I ran my Autocruise Starspirit(2004) at 1.0 to 1.5 bar (15 to 22psi) with tyre pressures at 70 psi. This was the best setting by experience.
Firstly, if you raise the Air Ride bag pressure too high you will get a very hard ride, ok for avoiding drift when being overtaken on a motorway but terrible on other roads.
Secondly the air bags effect the rear wheel braking force by influencing the position of the rear axle load sensing valve, with more air pressure the rear of the van thinks that it is not loaded as it rides higher. This will result in a braking imbalance with the front brakes doing all the work.
This happened to me whilst coming down a mountain in Germany 2 years ago, front discs almost glowing red and rear drums colder than the fridge.
This was because the factory hadn't included us in a recalll to adjust the load sensing valve setting .
In short it is best to contact the manufacturer of both van and Air Ride for expert advice.
Hope this helps.
Regards
Groucho


----------



## sno_fun (May 21, 2007)

hi all recently had air suspension fitted and am running them at about 35psi, 2.5 bar. They were inflated to a higher pressure when they were first fitted but a mechanic friend of mine pointed out to me after he saw them inflated, that a very high pressure would stretch the van springs which would put undue strain on chassis.
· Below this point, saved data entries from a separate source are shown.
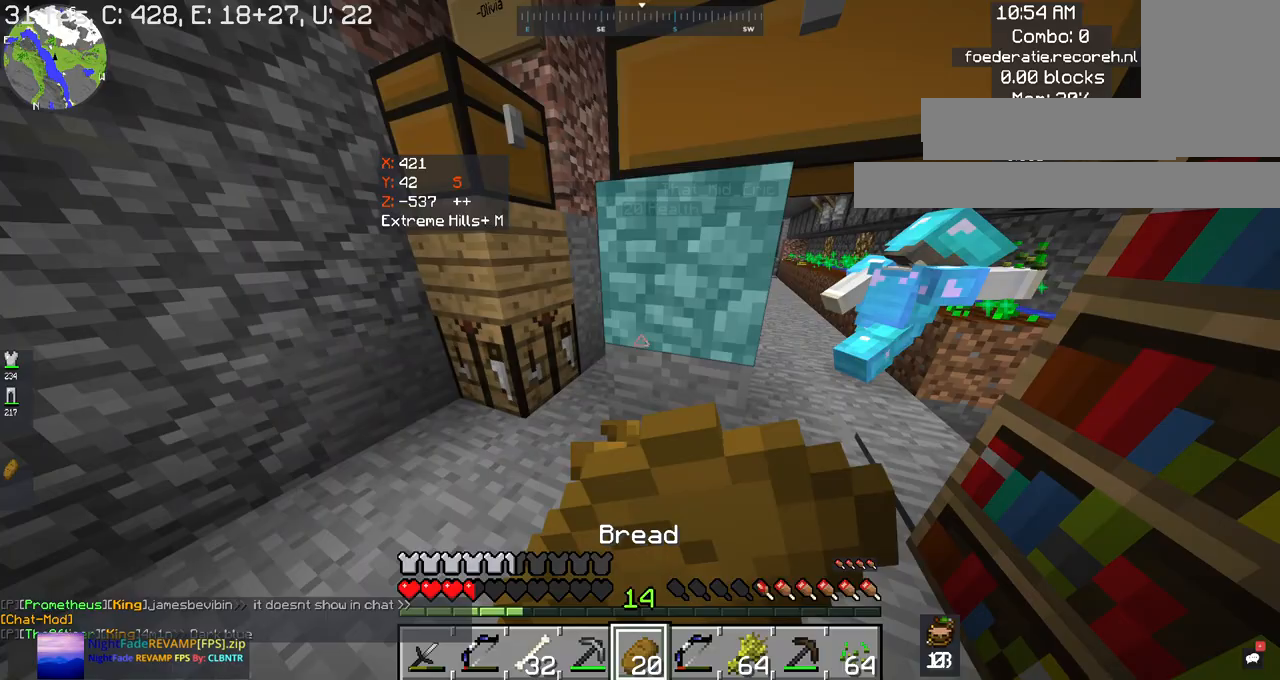
{"keys": [], "mouse": ["right"], "events": []}
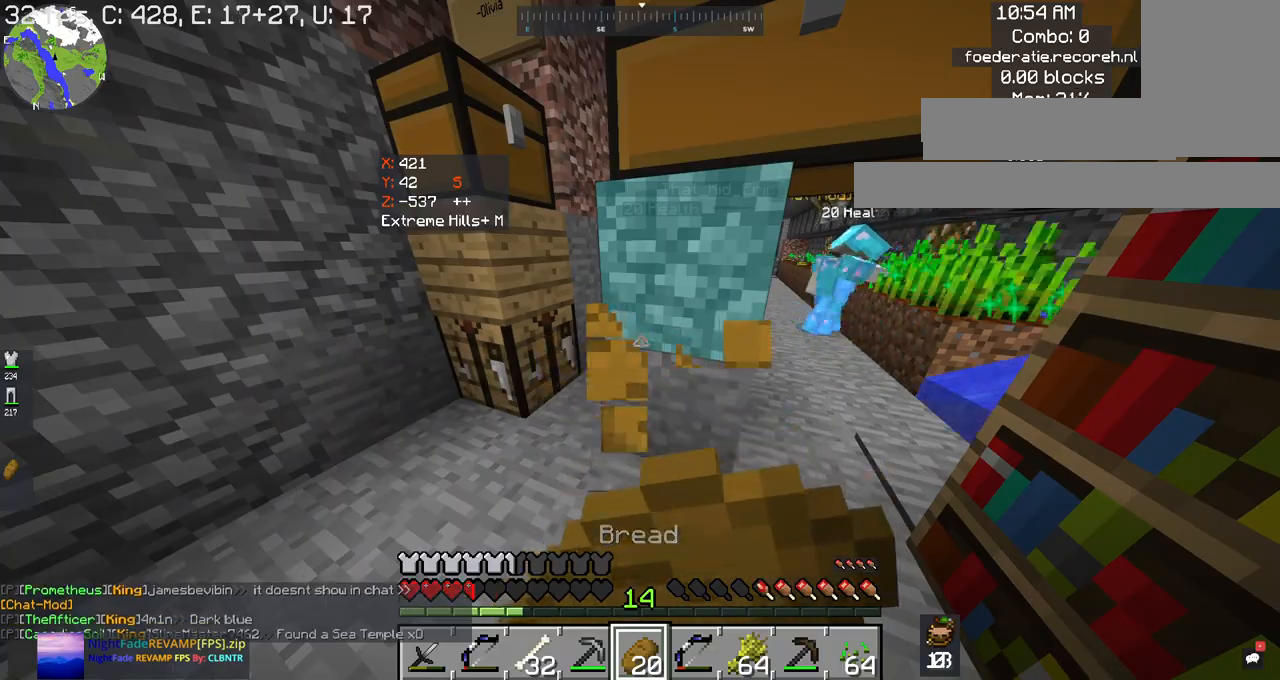
{"keys": [], "mouse": ["right"], "events": []}
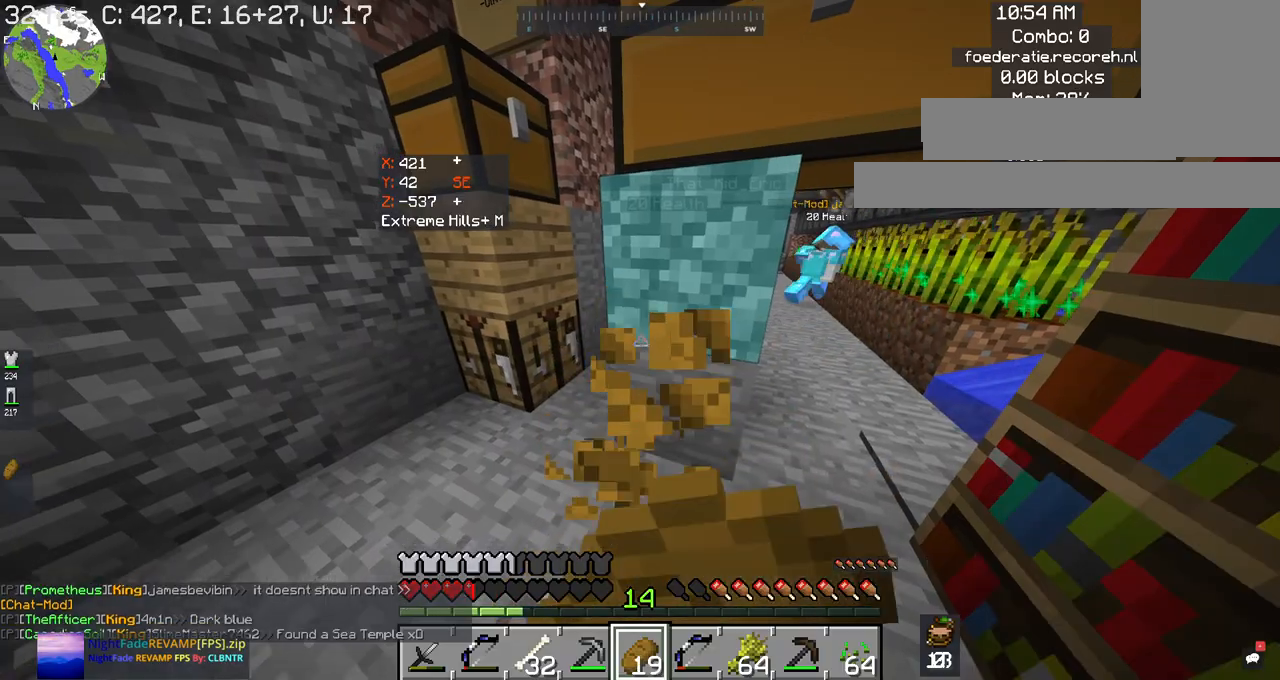
{"keys": [], "mouse": ["right"], "events": []}
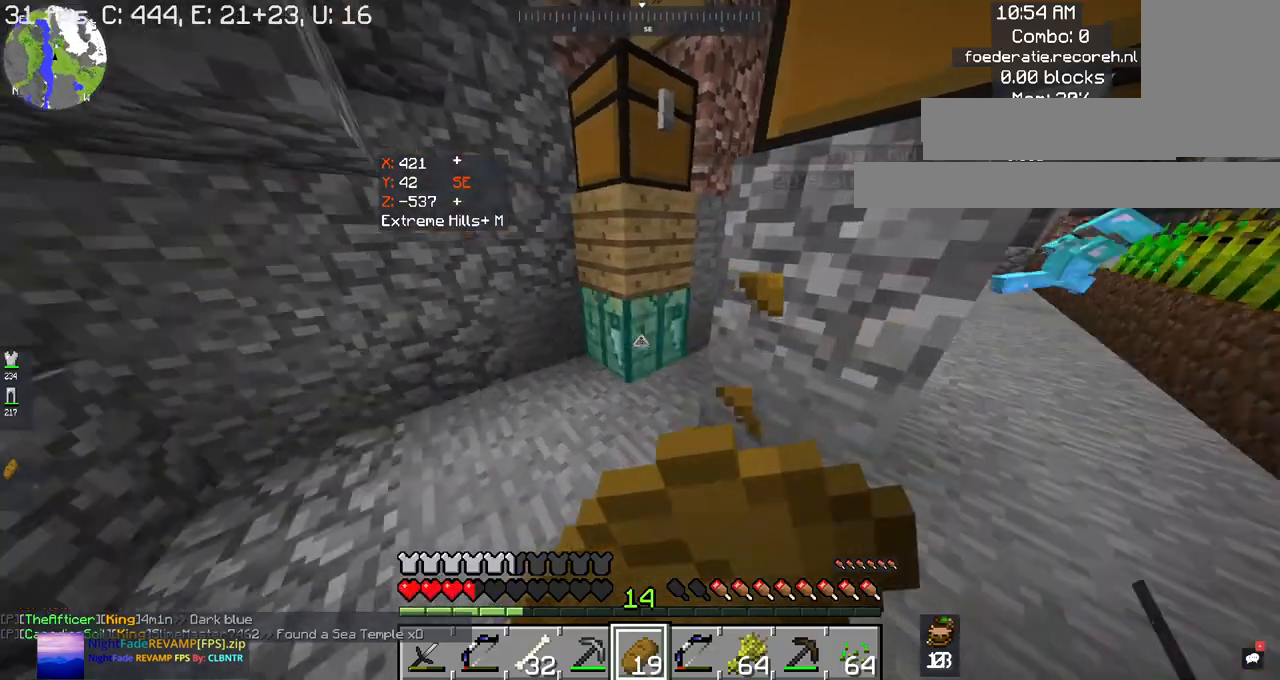
{"keys": [], "mouse": ["right"], "events": []}
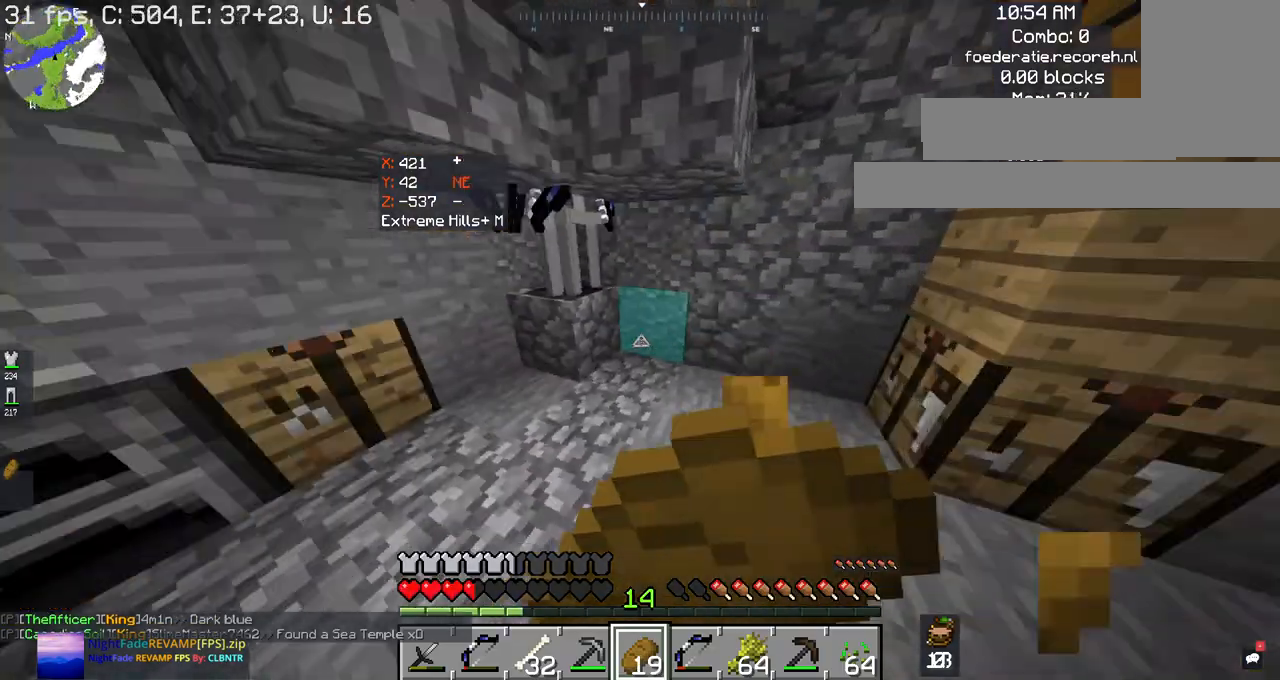
{"keys": [], "mouse": ["right"], "events": []}
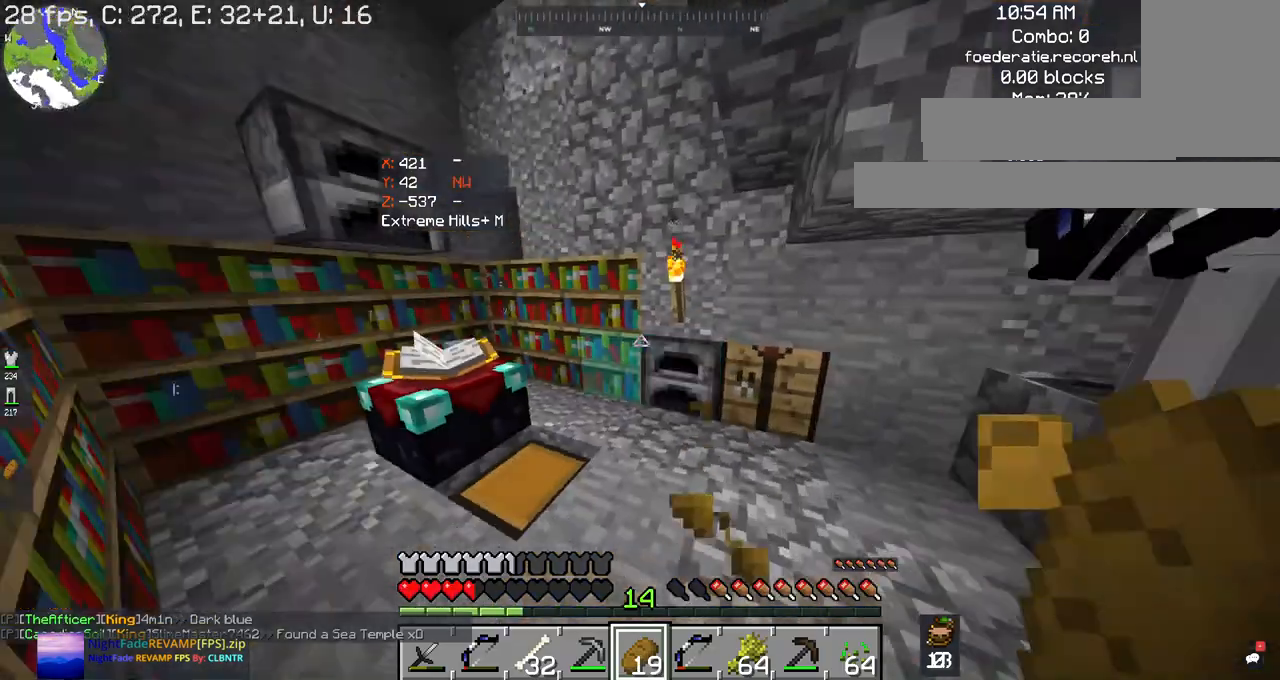
{"keys": ["w"], "mouse": ["right"], "events": [[234, "w", "down"]]}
It may not make any difference to your van but couldnt do any harm to have a look and see what effect the presssure in the suspension is having.


----------



## sno_fun (May 21, 2007)

hi all recently had air suspension fitted and am running them at about 35psi, 2.5 bar. They were inflated to a higher pressure when they were first fitted but a mechanic friend of mine pointed out to me after he saw them inflated, that a very high pressure would stretch the van springs which would put undue strain on chassis. It may not make any difference to your van but couldnt do any harm to have a look and see what effect the presssure in the suspension is having.


----------